It will be recalled that Polish film director Piotr Domalewski is going to make a historical drama, Felix Austria, based on the bestseller of the same name by Ukrainian writer Sofia Andrukhovych. The novel has been nominated for the Jean Monnet Prize, a French literary award. This prestigious prize has been awarded to European authors since 1995 for the best book written in or translated into the French language. The winners will be announced on June 13, Film.ua group’s press service reportsю
Also on the shortlist are such European writers as Chantal Thomas (France), the author of the novel Farewell, My Queen, filmed in 2012 by Benoit Jacquot; Sebastian Barry (Ireland), the author of The Secret Scripture, filmed in 2016; Alan Hollinghurst (UK), the winner of the Booker Prize 2004; Jose Carlos Llop (Spain); Jon Kalman Stefansson (Iceland), and Kjell Anders Westo (Sweden).
Andrukhovych’s novel Felix Austria was published in French translation by Noir sur Blanc. The book is also expected to come out in Slovakia and the US this year.

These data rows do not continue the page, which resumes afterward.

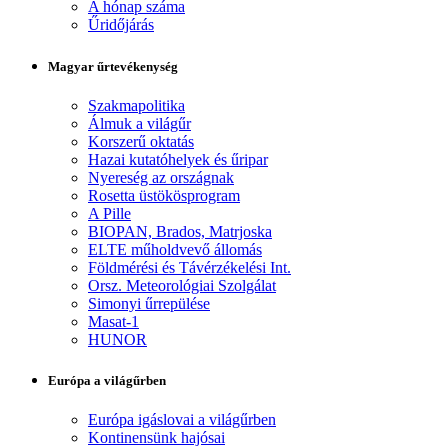
A hónap száma
Űridőjárás
Magyar űrtevékenység
Szakmapolitika
Álmuk a világűr
Korszerű oktatás
Hazai kutatóhelyek és űripar
Nyereség az országnak
Rosetta üstökösprogram
A Pille
BIOPAN, Brados, Matrjoska
ELTE műholdvevő állomás
Földmérési és Távérzékelési Int.
Orsz. Meteorológiai Szolgálat
Simonyi űrrepülése
Masat-1
HUNOR
Európa a világűrben
Európa igáslovai a világűrben
Kontinensünk hajósai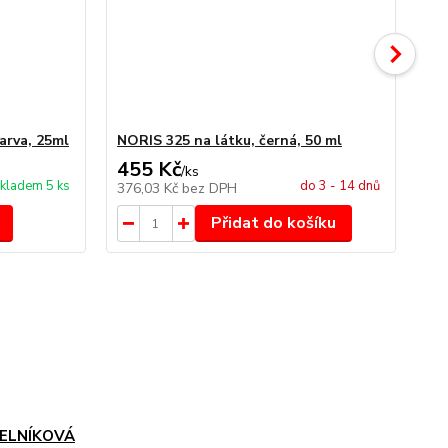
arva, 25ml
NORIS 325 na látku, černá, 50 ml
NO
455 Kč
4
/
ks
kladem 5 ks
do 3 - 14 dnů
376,03 Kč
bez DPH
34
Přidat do košíku
ELNÍKOVÁ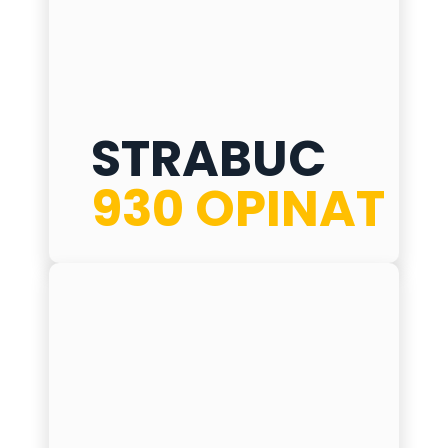
STRABUC 930 OPINAT
STRABUC
ø
275 mm
930 OPINAT
h
700 mm
δ
12 mm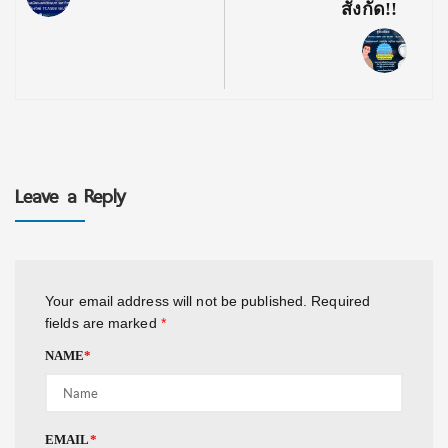
สังกัด!!
Leave a Reply
Your email address will not be published.
Required
fields are marked
*
NAME
*
EMAIL
*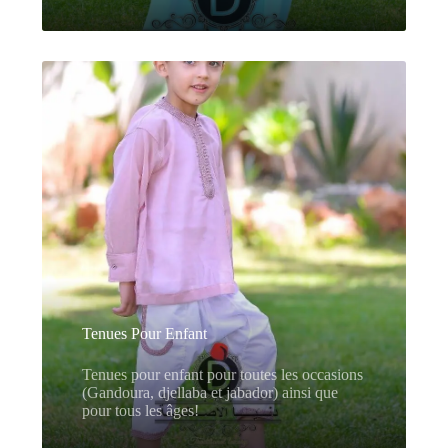
Tenues Pour Enfant
Tenues pour enfant pour toutes les occasions
(Gandoura, djellaba et
jabador)
ainsi que
pour tous les âges!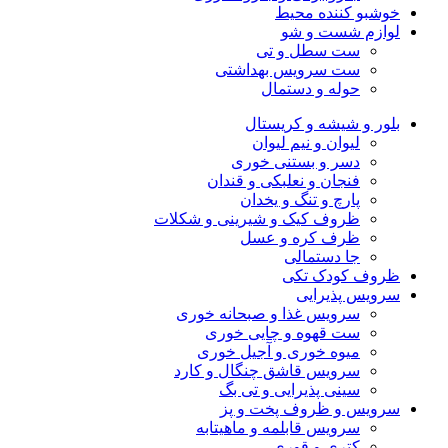
خوشبو کننده محیط
لوازم شست و شو
ست سطل و تی
ست سرویس بهداشتی
حوله و دستمال
بلور و شیشه و کریستال
لیوان و نیم لیوان
دسر و بستنی خوری
فنجان و نعلبکی و قندان
پارچ و تنگ و یخدان
ظروف کیک و شیرینی و شکلات
ظرف کره و عسل
جا دستمالی
ظروف کودک تکی
سرویس پذیرایی
سرویس غذا و صبحانه خوری
ست قهوه و چایی خوری
میوه خوری و آجیل خوری
سرویس قاشق چنگال و کارد
سینی پذیرایی و تی بگ
سرویس و ظروف پخت و پز
سرویس قابلمه و ماهیتابه
کتری و قوری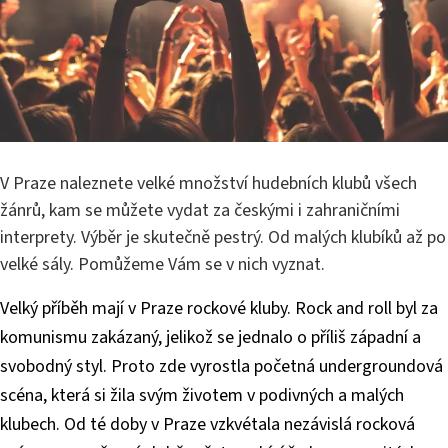
V Praze naleznete velké množství hudebních klubů všech
žánrů, kam se můžete vydat za českými i zahraničními
interprety. Výběr je skutečně pestrý. Od malých klubíků až po
velké sály. Pomůžeme Vám se v nich vyznat.
Velký příběh mají v Praze rockové kluby. Rock and roll byl za
komunismu zakázaný, jelikož se jednalo o příliš západní a
svobodný styl. Proto zde vyrostla početná undergroundová
scéna, která si žila svým životem v podivných a malých
klubech. Od té doby v Praze vzkvétala nezávislá rocková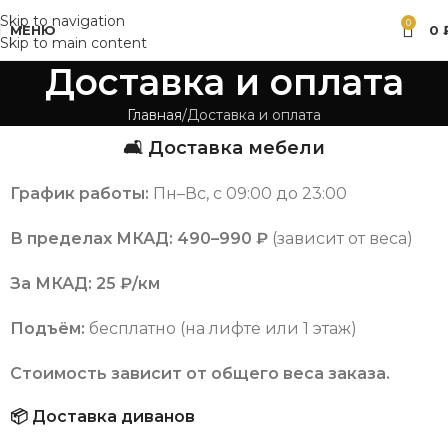
Skip to navigation
0
МЕНЮ
0
Skip to main content
Доставка и оплата
Главная
Доставка и оплата
🛋 Доставка мебели
График работы:
Пн–Вс, с 09:00 до 23:00
В пределах МКАД:
490–990 ₽
(зависит от веса)
За МКАД:
25 ₽/км
Подъём:
бесплатно (на лифте или 1 этаж)
Стоимость зависит от общего веса заказа.
📦 Доставка диванов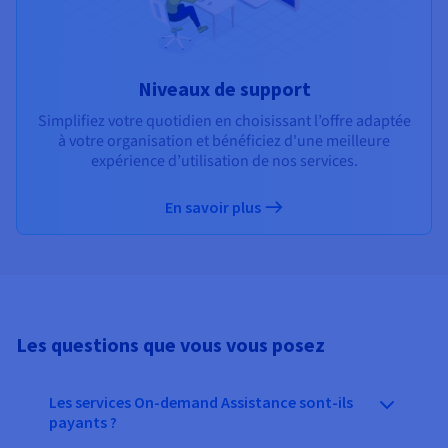
Niveaux de support
Simplifiez votre quotidien en choisissant l’offre adaptée
à votre organisation et bénéficiez d'une meilleure
expérience d’utilisation de nos services.
En savoir plus
Les questions que vous vous posez
Les services On-demand Assistance sont-ils
payants ?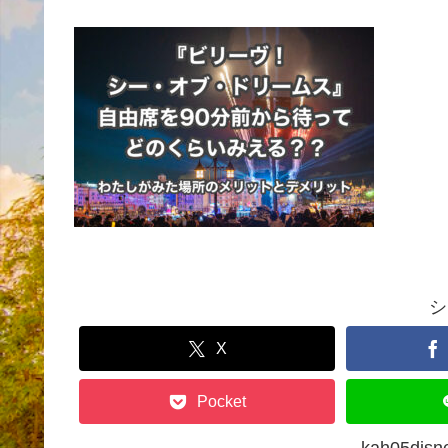
シ
X
Pocket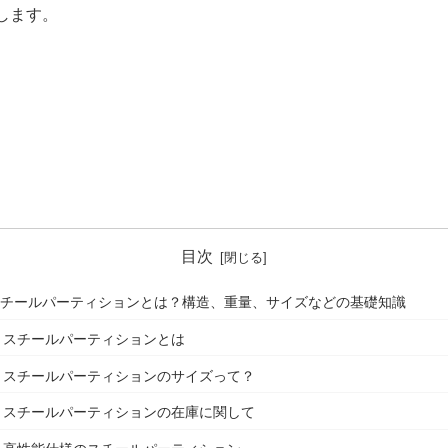
します。
目次
スチールパーティションとは？構造、重量、サイズなどの基礎知識
スチールパーティションとは
スチールパーティションのサイズって？
スチールパーティションの在庫に関して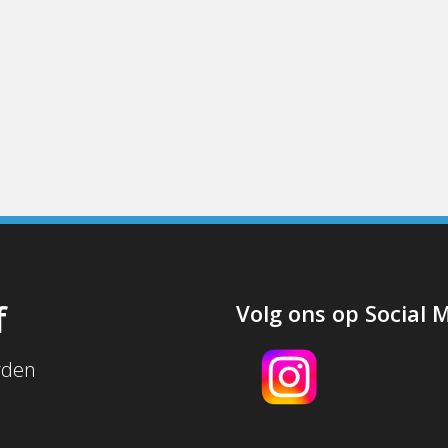
f
Volg ons op Social 
rden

The novel is set in Stanislau (now Ivano-Frankivsk) in the late 19th-early 20th centuries. It is a city on the periphery of “happy Austria,” in which people live, suffer, fall in love, are keen on science and fraudulent shows of illusionists, entertain at balls, and hide secrets in carved-wood chests-of-drawers. Against the background of the epoch, which is going to create more and more myths for descendants, we can watch the destinies of two women that have intertwined as closely as tree branches – this inseparable tie does not allow them to live, breathe, or go. The protagonists are Stefania, a Ukrainian, on behalf of whom the story is told, and the noble lady Adel Anger, half a Pole and half a German.
“Telling a private story of my characters, whose chimerical cohabitation seemed to be a sweet fairytale, I was trying to hint that the floridly ornamented facade hides a fragile structure that can go to pieces at the slightest touch of external forces,” vikna.ua quotes Andrukhovych as saying. “The life of two women who belong to different social strata, come from different ethnic and cultural contexts, and share a common space, very impressive to look at, is one of the possible metaphors of the coexistence of the subjects of the Austro-Hungarian Empire.
“Felix Austria is the name of a boy who suddenly emerges in the process of narration. He appears from nowhere, has no history and voice. He symbolizes irrational and inexplicable forces that are impossible to foresee and assess in an analytical way but are very often a decisive factor which changes the course of history – be it the history of an individual or of a state.”